All the same, Naik felt the scope is limited for “negative surprises in India,” even as he suspected that a few more companies exist out there “that are riding the tiger.” That was a thinly veiled reference to the recent case of India’s Satyam Computers, whose founder and CEO Ramalinga Raju confessed to orchestrating a billion-dollar siphoning of funds over several years; he is currently in jail, awaiting trial. Naik said “the good news” in the Satyam episode is that many companies are setting up or looking into forming corporate governance committees. (See: “Scandal at Satyam: Truth, Lies and Corporate Governance“)
Calling Foreign Investors
Meanwhile, Agrawal suggested a possible silver bullet to kick-start the stock markets: “We should send request forms to all the FIIs (foreign institutional investors) to start buying. That will do the trick,” he said. He pointed out that the FIIs’ share of India’s stock market capitalization has fallen from 20% of US$1.8 trillion in January 2008 to between 10% and 11% of the current US$500 billion. “At some point, the power of domestic buying will overtake foreign investments,” Agrawal predicted. “And when foreigners actually want to buy, the market will go up 10% every day. Because when they want to buy, we want to buy.”
Foreign investors like Freeman said his fund has “a very long-term India strategy,” and that some of the foreign money leaving India is “not hot money, but a function of overall asset allocation strategies.” Also, attractive investment opportunities are opening up in markets outside India, including in the U.S., in the current economic environment.
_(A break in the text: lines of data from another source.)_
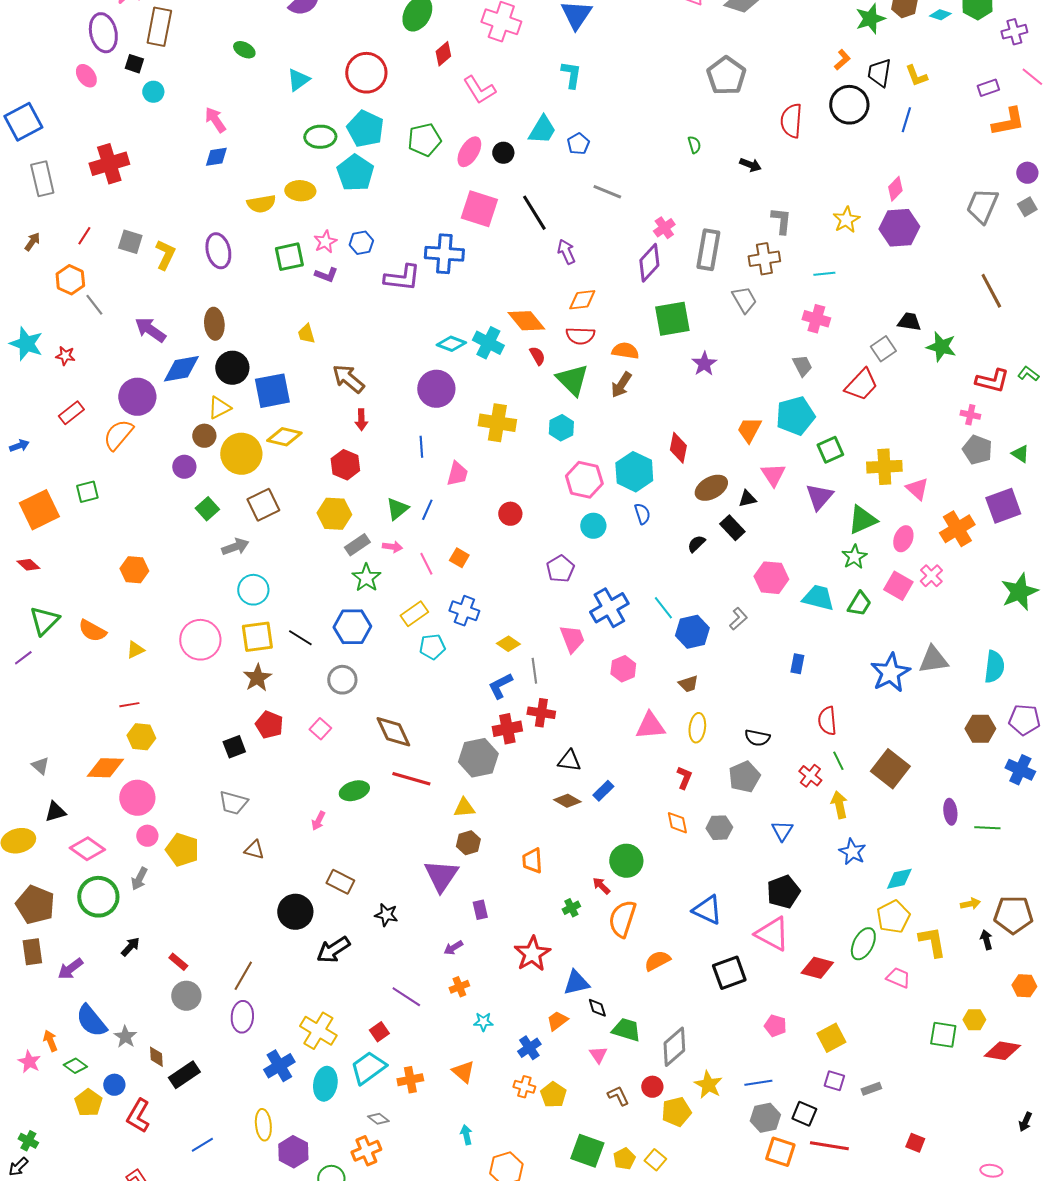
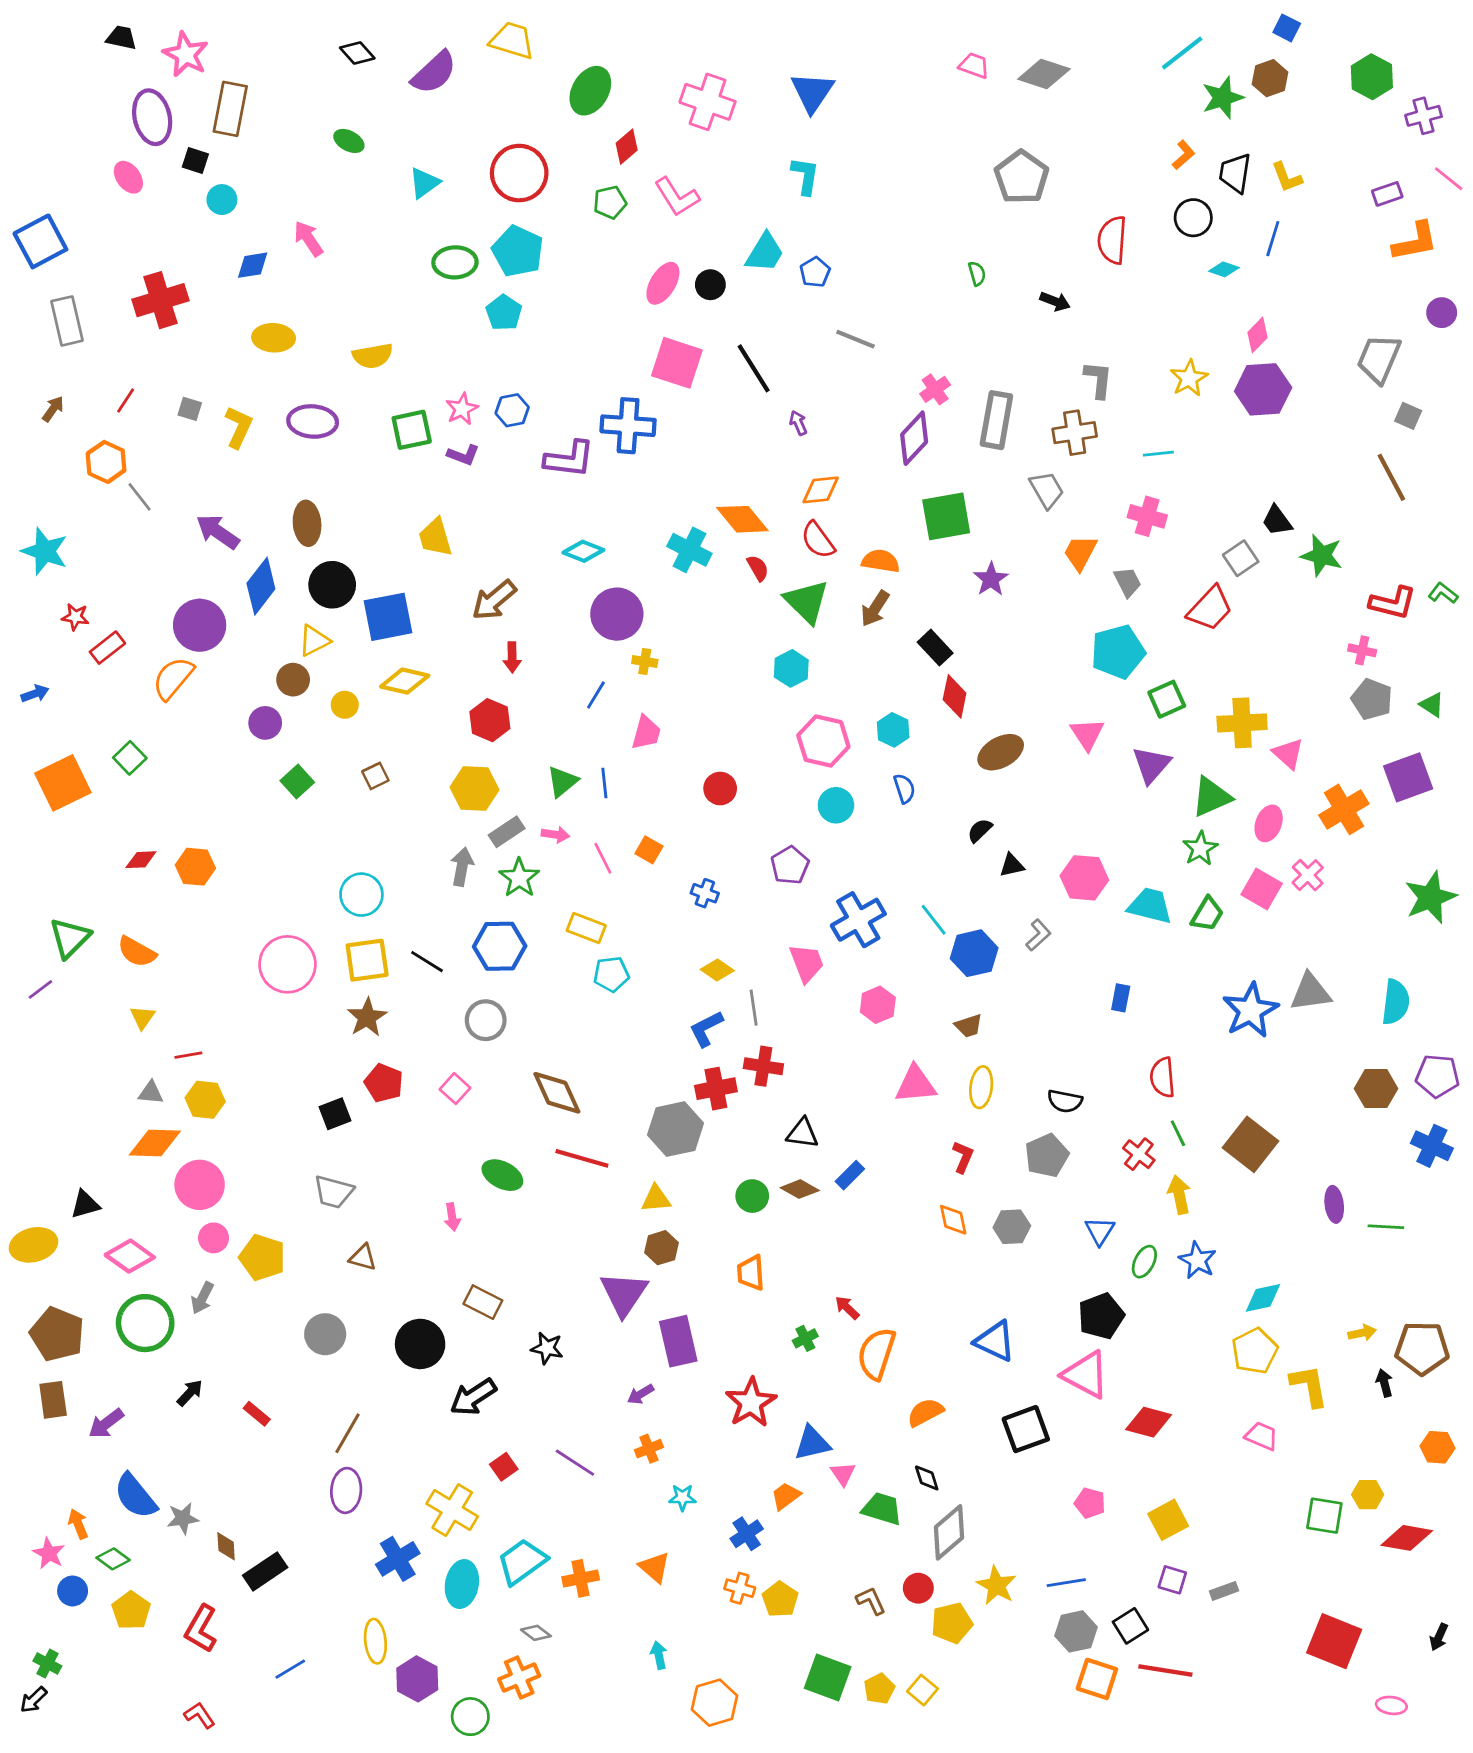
cyan diamond: (940, 15) -> (1224, 269), moved
black circle: (849, 105) -> (1193, 218), size x0.7
green pentagon: (424, 140) -> (610, 202), moved, size x0.7
blue diamond: (216, 157) -> (253, 265), moved
cyan pentagon: (355, 173) -> (504, 313), size x0.7
yellow ellipse: (300, 191) -> (274, 338), moved
gray square: (1027, 207) -> (1408, 416), moved, turned -36
gray square: (130, 242) -> (190, 409), size x0.7
purple ellipse: (218, 251) -> (313, 421), turned -72
purple arrow: (566, 252) -> (798, 423), size x0.7
black trapezoid: (909, 322) -> (1277, 521), turned -135
yellow trapezoid: (306, 334) -> (435, 537), size x1.4
red semicircle: (580, 336) -> (818, 540), turned 52
cyan diamond: (451, 344) -> (583, 551), moved
red star: (65, 356) -> (75, 617), moved
blue diamond: (181, 369) -> (261, 586), turned -42
brown arrow: (348, 379) -> (494, 600), turned -80
yellow cross: (497, 423) -> (645, 662), moved, size x0.5
orange trapezoid: (749, 430) -> (1080, 553), moved
blue line: (421, 447) -> (596, 695), turned 35
yellow circle: (241, 454) -> (345, 705), size x0.5
cyan hexagon: (634, 472) -> (893, 730), size x0.6
green square: (87, 492) -> (130, 758), turned -30
black triangle: (747, 499) -> (1012, 865), moved
brown square: (263, 505) -> (375, 776), size x0.6
blue line: (427, 510) -> (604, 783), turned -30
black rectangle: (732, 528) -> (935, 648), moved
gray arrow: (235, 547) -> (462, 867), moved, turned -60
red diamond: (28, 565) -> (141, 860), moved, turned -45
blue cross: (464, 611) -> (705, 893), moved, size x0.7
yellow rectangle: (414, 614) -> (586, 928), turned 56
yellow triangle: (135, 650) -> (142, 1017), moved, turned -30
gray triangle: (40, 766) -> (151, 1093), moved, turned -36
green ellipse: (354, 791) -> (502, 1175), turned 44
pink arrow: (318, 821) -> (452, 1217), turned -36
green circle: (626, 861) -> (752, 1196), moved, size x0.7
purple rectangle: (480, 910) -> (678, 1341), size x1.8
green ellipse: (863, 944) -> (1144, 1262), moved, size x0.7
gray circle: (186, 996) -> (325, 1334), moved
black diamond: (597, 1008) -> (927, 1478), moved
red square: (379, 1032) -> (504, 1467), moved
gray star: (125, 1037) -> (183, 1518), turned 30
pink triangle: (598, 1055) -> (843, 1474), moved
blue circle: (114, 1085) -> (73, 1591), moved
black square: (804, 1114) -> (1130, 1626), turned 35
red square: (915, 1143) -> (1334, 1641), moved, size x2.0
He saw the regulatory paperwork foreign investors have to plod through in India as perhaps a disenchanting factor, if there was one.
Freeman, however, is not one to let those concerns interfere with his bets on India. “We have always promoted India as a destination for foreign investment,” he said. “Things will settle down and of all emerging markets, India is going to be the first destination for foreign investors.”
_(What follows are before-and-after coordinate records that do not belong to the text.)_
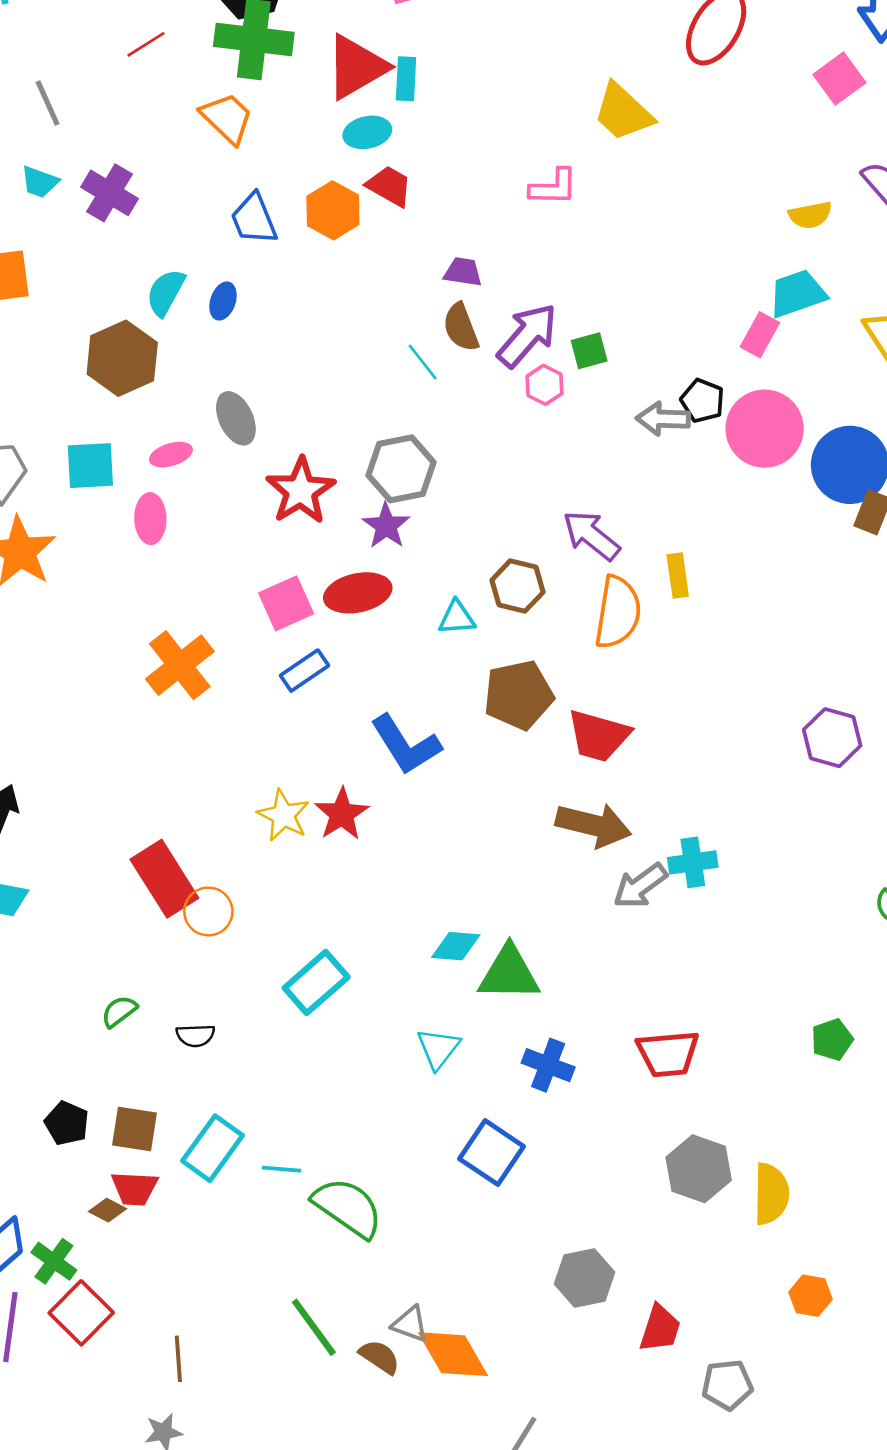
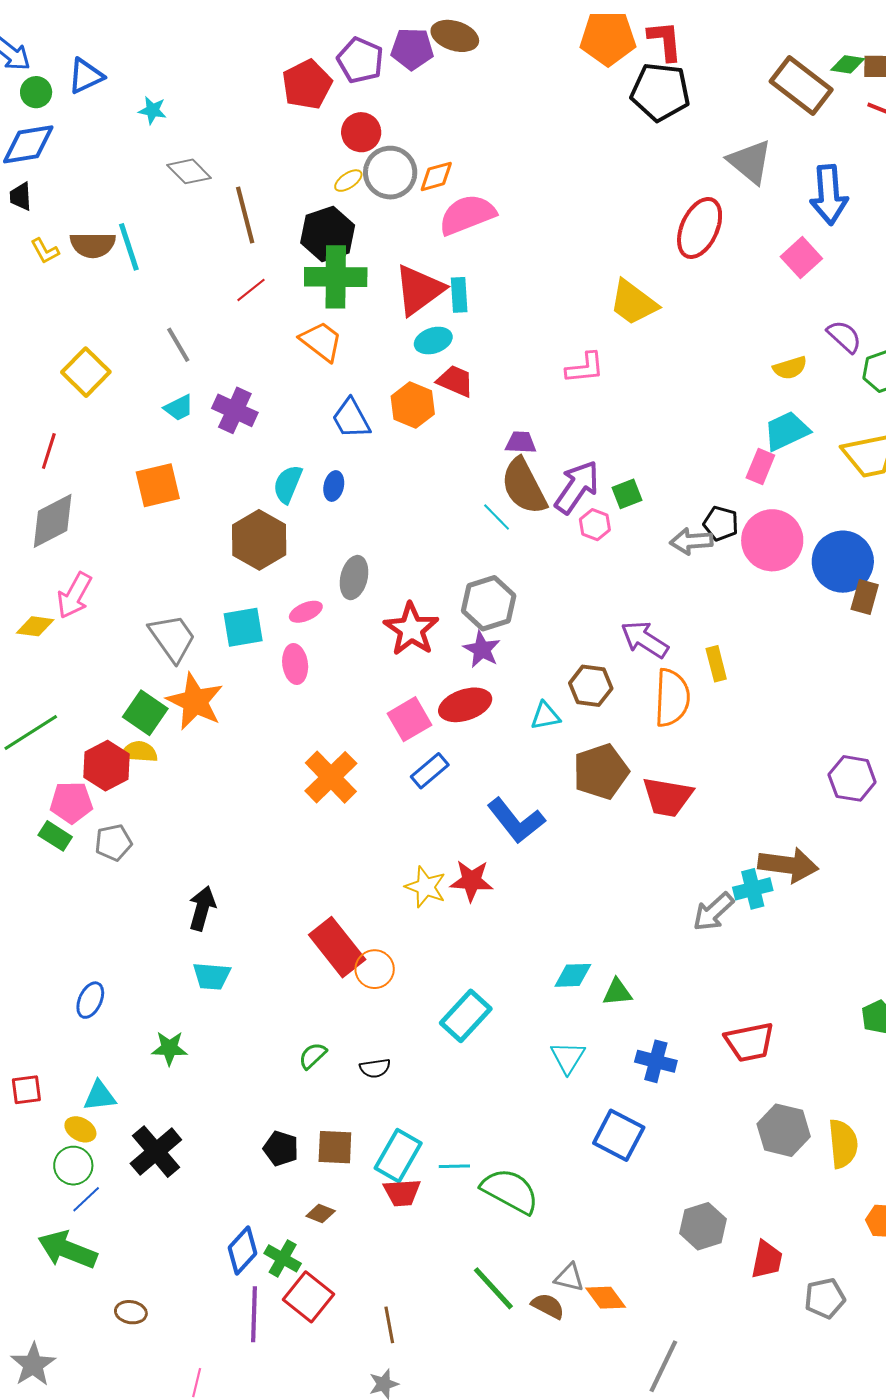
cyan trapezoid: (40, 182) -> (179, 408), turned -40
brown semicircle: (461, 327) -> (524, 486), size x1.5
gray ellipse: (236, 418) -> (354, 578), turned 45
red star: (342, 814) -> (471, 881), turned -30
brown arrow: (594, 825) -> (788, 865), moved
green triangle: (509, 973) -> (617, 992), size x0.6
red trapezoid: (135, 1188) -> (402, 1193), moved
orange diamond: (453, 1354) -> (606, 1298), size x0.7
Agrawal’s guiding philosophy is to be an optimist in the stock market. “I have been a bull on India for the past 20 years and it has paid me very well,” he said. Every market downturn, like the current one, purges “all the poison, and then you have four or five years of partying. That’s how it has always been.”
India’s stock markets peaked last in January 2008, Agrawal noted, adding that he hoped they will bottom out in the next 12 to 15 months. “Then there will be a nice story [of a] global boom for five to six years,” he predicted. “So what will be the story in 2014-15? … Most likely, the appointment will be kept, and you will see the boom. And you will not believe that it has come.”